Cela dit, un autre élément reste à considérer. Autant faut-il demeurer conscient des mécaniques ici à l’œuvre et des limites de l’exercice, autant un questionnement sur la signification même de ce spectacle qui en dit long sur le peu de respect témoigné aux procédures judiciaires en Haïti s’avère nécessaire.
Un peu comme la mort d’Evelyne Sincère, la culpabilité présumée de ces trois jeunes constitue une tragédie nationale. Lisez bien ce qui suit avant d’envoyer vos pierres.
Ces trois jeunes gens sont les échantillons visibles de la déchéance et du relativisme moral qui plane sur nombre de quartiers défavorisés en Haïti. Leur responsabilité personnelle, n’absout en rien la mécanique sociétale qui conduit des individus pleins d’avenir dans le vol, le kidnapping et la consommation de la drogue au sein d’une collectivité où ils sont partout sommés de posséder — alors qu’ils sont désœuvrés.

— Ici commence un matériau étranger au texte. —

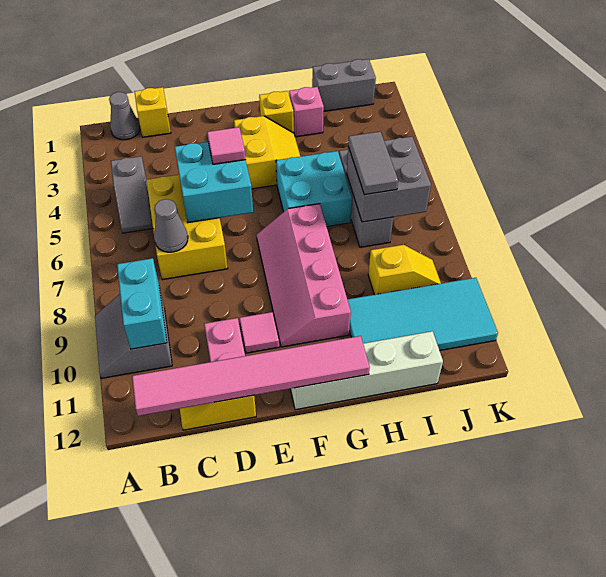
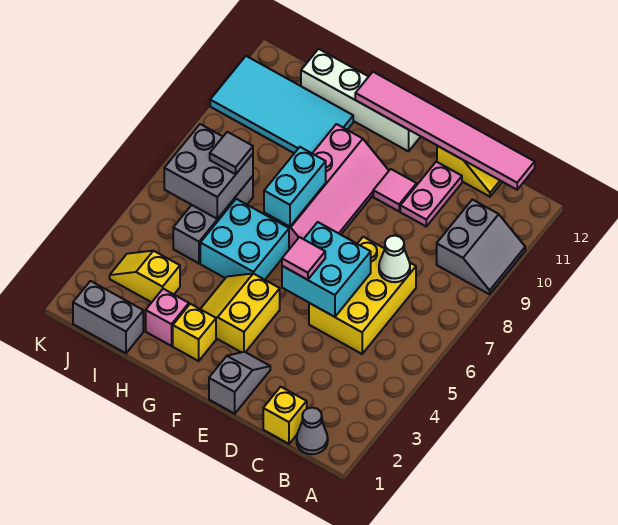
grey 1x2 slope [111,156,153,233] -> grey 1x2 slope moved to [209,352,270,414]
cyan 1x2 brick [117,258,167,349] -> cyan 1x2 brick moved to [264,147,326,227]
grey 1x1 cone [154,199,188,252] -> white 1x1 cone [379,235,410,282]
grey 1x2 tile [348,132,398,195] -> grey 1x1 tile [210,132,253,174]
yellow 1x2 slope [368,245,441,295] -> yellow 1x2 slope moved to [110,251,180,302]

S’ils sont les coupables, ils doivent purger leurs peines. Pour le respect de la règle de droit. Afin d’apaiser la douleur collective occasionnée par le récit macabre vécu en direct par des millions d’Haïtiens. Mais la lucidité demande mieux : on doit aussi les considérer comme représentants d’une génération abandonnée, vouée à la précarité, au crime et à la corruption.
Ceux qui, au pouvoir, ont approuvé l’exhibition publique de ces trois jeunes peuvent avoir voulu récolter le bénéfice politique de leur capture. Ce faisant, cependant, ils mettent au grand jour leur échec à construire une société plus juste, équitable, et où chacun a accès à un minimum pour vivre dans la dignité.
Après la condamnation des complices et coupables, ils doivent se regarder au miroir et franchement se demander si la vie d’Évelyne Sincère, et des milliers d’autres victimes n’auraient pu être épargnées avec un tout petit peu plus d’investissements dans les services publics, un tout petit peu moins de dilapidations des fonds de l’État, un tout petit peu plus d’opportunités de mobilité sociale pour ceux d’en bas.
Il serait inapproprié et irresponsable de s’apitoyer sur le sort des criminels en acte. Des centaines de milliers de jeunes vivotant dans des situations précaires se tiennent à distance de l’ignoble. Envers et contre tout, certains arrivent même à gravir les échelons pour honorer leur potentiel. Cependant, les quelques exemples de succès n’effacent pas l’existence de milliers d’autres, kidnappeurs et criminels en puissance, livrés à la tentation du gain facile dans des environnements où la norme se confond avec l’infraction. Le scandale est de ne pas les détourner du sinistre alors qu’ils sont au bord du gouffre.